**Document text**
*** Begin section ***
I have a program prog that takes input from stdin and does something to it. It also takes a flag -f FILE to find a datafile used during operation.

I wish to create a bash script to act as a wrapper around this program so that this flag need not be used. So I wrote the following script progwrap.sh:

#!/bin/bash

/path/to/prog -f /path/to/data

which does the trick for basic functionality, so that I can do something like

$ cat somedata.txt | progwrap.sh

and get what I want.

Goal

Now, it turns out that prog also takes some other flags of the form -h, -u, etc... I want to be able to pass these to progwrap.sh so that they are in turned passed to prog. So I amended progwrap.sh as follows:

#!/bin/bash

/path/to/prog -f /path/to/data "$@"

allowing it to take arguments and supposedly feeding them to prog within the script.
*** End section ***
**Prompt 1**
Using the post about the bash wrapper script, answer these:
(a) Which flag does prog use to find its datafile?
(b) What name was given to the wrapper script?
(c) What was added to the end of the prog line when the script was amended?
**Prompt 2**
Carry on the post about the bash wrapper script, starting right after its last sentence.

**Given data**
*** Begin section ***
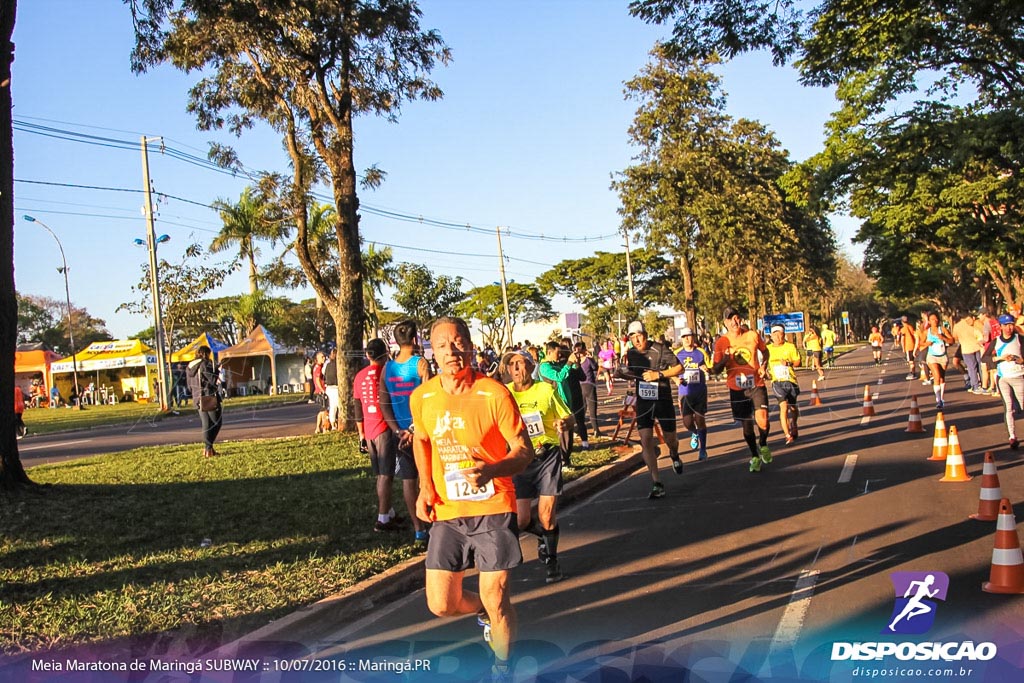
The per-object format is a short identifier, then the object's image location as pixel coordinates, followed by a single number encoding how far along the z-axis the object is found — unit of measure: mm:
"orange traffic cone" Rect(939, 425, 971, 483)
*** End section ***
**Answer space 1**
(a) -f FILE
(b) progwrap.sh
(c) "$@"

**Answer space 2**
Problem

However this somehow doesn't work, in that:

$ cat somedata.txt | progwrap.sh -h

produces the exact same output as

$ cat somedata.txt | progwrap.sh

which is not the correct behaviour (i.e. the output should come out in a different format as a result of the -h flag being passed to progwrap.sh).

In fact, feeding progwrap nonsense arguments for which prog has no support, and which usually cause prog to throw an error, does nothing. I conclude that the arguments passed to progwrap.sh are ignored by the call to prog within the script.

Question

What am I doing wrong? How can I pass flags to progwrap.sh so that these flags are then passed to prog within my script?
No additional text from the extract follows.